Thoughts on data

Over the past several years, I’ve been doing quite a bit of work with data. This was through setting up systems to collect data from various APIs or webhooks, transforming the data so it’s more usable, documenting changes, handling errors, etc. And I’ve noticed that this particular area has been the wild west, particularly in the context of teams. There aren’t a lot of “data best practices” floating around in popular tech reading.

This is, in no particular order, a collection of my thoughts around data and how we might better approach it when writing software.

Keep raw data

When you reach out to an API or process webhook payloads for chunks of data, keep everything in the exact format you received it. This could be in a Postgres jsonb column, a separate table, or a separate database entirely. The point is that you’re more likely than not going to need to revisit that raw data at some point whether it’s to correct discrepancies or help debug something. It’s much better to have records of the raw data than to have to collect all of it again.

Normalize that data

Having the raw data is great but don’t be using it directly in your app. Create tables with explicit columns that parse out the relevant bits if you’re using a relational database. Make it easy to understand. Set good indexes. Thinking through this is important if you want a performant and maintainable application.

Use background jobs

Data processing generally takes time, especially when dealing with large data sets. Queue them as background jobs. Stagger them to respect any API rate limits. Have retry mechanisms in place in case anything goes wrong.

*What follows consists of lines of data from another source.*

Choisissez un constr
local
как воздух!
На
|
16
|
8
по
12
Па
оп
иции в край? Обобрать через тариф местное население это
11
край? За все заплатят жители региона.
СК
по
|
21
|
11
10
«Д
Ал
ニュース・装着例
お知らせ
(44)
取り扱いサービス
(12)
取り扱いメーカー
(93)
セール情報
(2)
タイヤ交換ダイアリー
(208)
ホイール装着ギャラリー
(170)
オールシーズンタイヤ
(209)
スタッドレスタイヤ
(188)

Batch things wherever possible

Whenever you’re inserting/updating/upserting rows or documents, batch them. It makes a world of difference when you can do it in one query vs N+1.

Encrypt sensitive bits

Personally identifiable information (PII), credit card numbers, social security numbers, and things of that nature should never be stored unencrypted. If they’re present in the raw data, encrypt that too.

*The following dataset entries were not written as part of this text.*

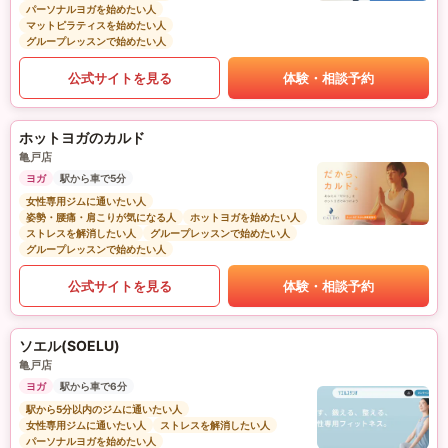
パーソナルヨガを始めたい人
マットピラティスを始めたい人
グループレッスンで始めたい人
公式サイトを見る
体験・相談予約
ホットヨガのカルド
亀戸店
ヨガ
駅から車で5分
女性専用ジムに通いたい人
姿勢・腰痛・肩こりが気になる人
ホットヨガを始めたい人
ストレスを解消したい人
グループレッスンで始めたい人
グループレッスンで始めたい人
公式サイトを見る
体験・相談予約
ソエル(SOELU)
亀戸店
ヨガ
駅から車で6分
駅から5分以内のジムに通いたい人
女性専用ジムに通いたい人
ストレスを解消したい人
パーソナルヨガを始めたい人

Get agreement on and document events

I use the term “events” loosely here, but a lot of teams like to have analytics data in a platform like Mixpanel, Segment, etc. The data that goes into these platforms need to be well-documented and most importantly have stakeholder alignment. It’s going to be a bad time if everyone is free-handing all sorts of event names with inconsistent payloads that fire at unexpected times.

Bring in your data team

If you have a data division at your org, bring someone in from their team. They’re going to have to access this data at some point too, and their role is entirely around data. Chances are they’re going to have really great suggestions on how to collect, structure, and analyze the data that you didn’t think about.